Task item »
Could you convert the lines that follow into a JSON list of strings, with one string per line, blank lines dropped, and the pictures left out?

Records supplied »
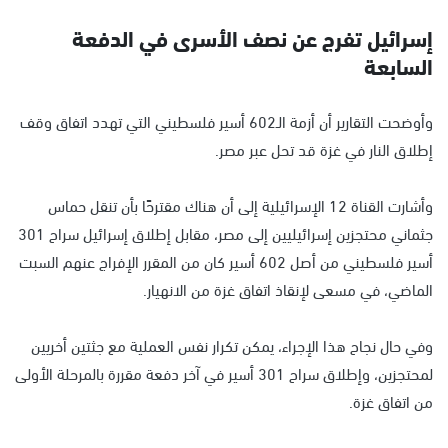
إسرائيل تفرج عن نصف الأسرى في الدفعة
السابعة
وأوضحت التقارير أن أزمة الـ602 أسير فلسطيني التي تهدد اتفاق وقف
إطلاق النار في غزة قد تحل عبر مصر.
وأشارت القناة 12 الإسرائيلية إلى أن هناك مقترحًا بأن تنقل حماس
جثماني محتجزين إسرائيليين إلى مصر، مقابل إطلاق إسرائيل سراح 301
أسير فلسطيني من أصل 602 أسير كان من المقرر الإفراج عنهم السبت
الماضي، في مسعى لإنقاذ اتفاق غزة من الانهيار.
وفي حال نجاح هذا الإجراء، يمكن تكرار نفس العملية مع جثتين أخريين
لمحتجزين، وإطلاق سراح 301 أسير في آخر دفعة مقررة بالمرحلة الأولى
من اتفاق غزة.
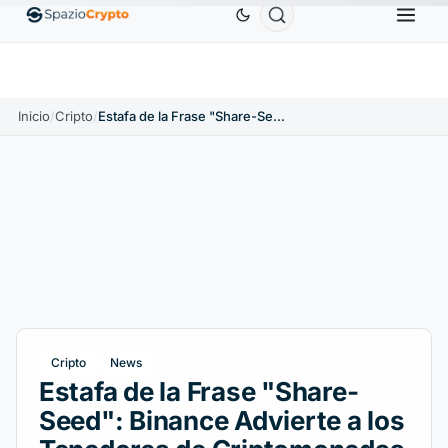
Ethereum
1880,58 US$
Tether
0,9991 US$
BNB
10%
ETH
↑1.90%
USDT
↑0.00%
B
Inicio
/
Cripto
/
Estafa de la Frase "Share-Seed": Binance Advierte a los Tenedores de Criptomonedas
Cripto
News
Estafa de la Frase "Share-
Seed": Binance Advierte a los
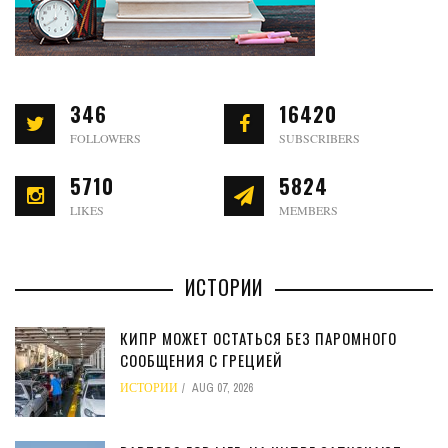
346
16420
FOLLOWERS
SUBSCRIBERS
5710
5824
LIKES
MEMBERS
ИСТОРИИ
КИПР МОЖЕТ ОСТАТЬСЯ БЕЗ ПАРОМНОГО
СООБЩЕНИЯ С ГРЕЦИЕЙ
ИСТОРИИ
AUG 07, 2026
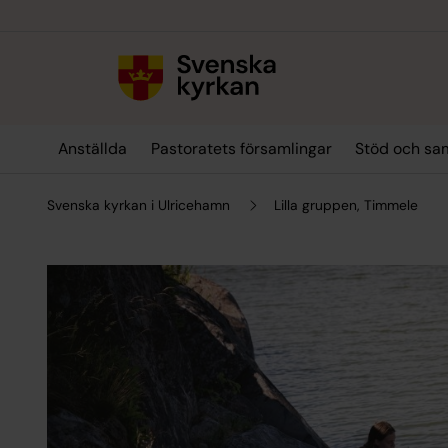
Till innehållet
Till undermeny
Anställda
Pastoratets församlingar
Stöd och sa
Svenska kyrkan i Ulricehamn
Lilla gruppen, Timmele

Result below »
[
  "إسرائيل تفرج عن نصف الأسرى في الدفعة",
  "السابعة",
  "وأوضحت التقارير أن أزمة الـ602 أسير فلسطيني التي تهدد اتفاق وقف",
  "إطلاق النار في غزة قد تحل عبر مصر.",
  "وأشارت القناة 12 الإسرائيلية إلى أن هناك مقترحًا بأن تنقل حماس",
  "جثماني محتجزين إسرائيليين إلى مصر، مقابل إطلاق إسرائيل سراح 301",
  "أسير فلسطيني من أصل 602 أسير كان من المقرر الإفراج عنهم السبت",
  "الماضي، في مسعى لإنقاذ اتفاق غزة من الانهيار.",
  "وفي حال نجاح هذا الإجراء، يمكن تكرار نفس العملية مع جثتين أخريين",
  "لمحتجزين، وإطلاق سراح 301 أسير في آخر دفعة مقررة بالمرحلة الأولى",
  "من اتفاق غزة.",
  "Ethereum",
  "1880,58 US$",
  "Tether",
  "0,9991 US$",
  "BNB",
  "10%",
  "ETH",
  "↑1.90%",
  "USDT",
  "↑0.00%",
  "B",
  "Inicio",
  "/",
  "Cripto",
  "/",
  "Estafa de la Frase \"Share-Seed\": Binance Advierte a los Tenedores de Criptomonedas",
  "Cripto",
  "News",
  "Estafa de la Frase \"Share-",
  "Seed\": Binance Advierte a los",
  "346",
  "16420",
  "FOLLOWERS",
  "SUBSCRIBERS",
  "5710",
  "5824",
  "LIKES",
  "MEMBERS",
  "ИСТОРИИ",
  "КИПР МОЖЕТ ОСТАТЬСЯ БЕЗ ПАРОМНОГО",
  "СООБЩЕНИЯ С ГРЕЦИЕЙ",
  "ИСТОРИИ",
  "AUG 07, 2026",
  "Till innehållet",
  "Till undermeny",
  "Anställda",
  "Pastoratets församlingar",
  "Stöd och sa",
  "Svenska kyrkan i Ulricehamn",
  "Lilla gruppen, Timmele"
]